■ THE TASK ■
Reproduce the part of the condensation proof between "Suppose $D^*$ is" and "vertices of $D^*$.", inclusive.

>> BEGIN EXCERPT TO READ

Suppose $D^*$ is the condensation of $D= (V, A)$.  Let $K_1, ..., K_p$ be the strong components of $D$.  Then $\{K_1, ..., K_p\}$ are the vertices of $D^*$.


Thm 2.7:   $D^*$ is acyclic.

Proof 1: Suppose $D^*$ contains a cycle $K_{i_1}, ..., K_{i_m}$ where $K_{i_1} = K_{i_m}$.  Then there
exists $v_{j,b} \in K_{i_j}$, $v_{j+ 1,e} \in K_{i_{j+1}$ such that $(v_{j,b}, v_{j+ 1,e}) \in A$.  
Since $v_{j, e}, v_{j,b}$ are in the same strong component, $K_{i_j}$, there exists a path $v_{j, e},
u_{j, 1}, ..., u_{j, n_j}, v_{j,b}$.  Similarly $v_{m, e}, v_{1, b}$ are in the same strong component,
$K_{i_1}= K_{i, m}$, so there exists a path $v_{m, e}, u_{1, 1}, ..., u_{1, n_1}, v_{1,b}$

Thus $v_{1, b}, v_{2, e}, u_{2, 1}$, ..., $u_{2, n_2}$, $v_{2, b}$, $v_{3, e}$, $u_{3, 1}$, ...,
$u_{3, n_2}$, $v_{3, b}$, ..., $v_{m-1, b}$, $v_{m, e}$, $u_{1, 1}, ..., u_{1, n_1}, v_{1,b}$ is a
closed path in $D$.  Hence there exists a path from $v_{1, b}$ to $v_{2, e}$ (namely $v_{1, b}, v_{2,
e}$) and there is a path from $v_{2, e}, v_{1, b}$ (namely $v_{2, e}, u_{2, 1}, ..., u_{2, n_2}, v_{2,
b}, v_{3, e}, u_{3, 1}, ...,$ $u_{3, n_2}$, $v_{3, b},$  ..., $v_{m-1, b}$, $v_{m, e}$, u_{1, 1}, 
..., u_{1,
n_1}, v_{1,b}$).  Thus $v_{2, e} \in K_{i_1}$.  But this is a contradiction by thm 2.6 since $v_{2, e}
\in K_{i_2}$ and $K_{i_1} \not= K_{i_2}$ (since $K_{i_1}, ..., K_{i_m}$ is a cycle).

>> END EXCERPT TO READ
>> BEGIN RECORD EXTRACTS

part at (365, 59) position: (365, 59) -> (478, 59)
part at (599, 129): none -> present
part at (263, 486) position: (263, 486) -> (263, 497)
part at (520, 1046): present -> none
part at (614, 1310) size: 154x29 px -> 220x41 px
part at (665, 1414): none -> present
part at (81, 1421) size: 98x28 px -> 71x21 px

>> END RECORD EXTRACTS

■ EXERCISE RESPONSE ■
Suppose $D^*$ is the condensation of $D= (V, A)$.  Let $K_1, ..., K_p$ be the strong components of $D$.  Then $\{K_1, ..., K_p\}$ are the vertices of $D^*$.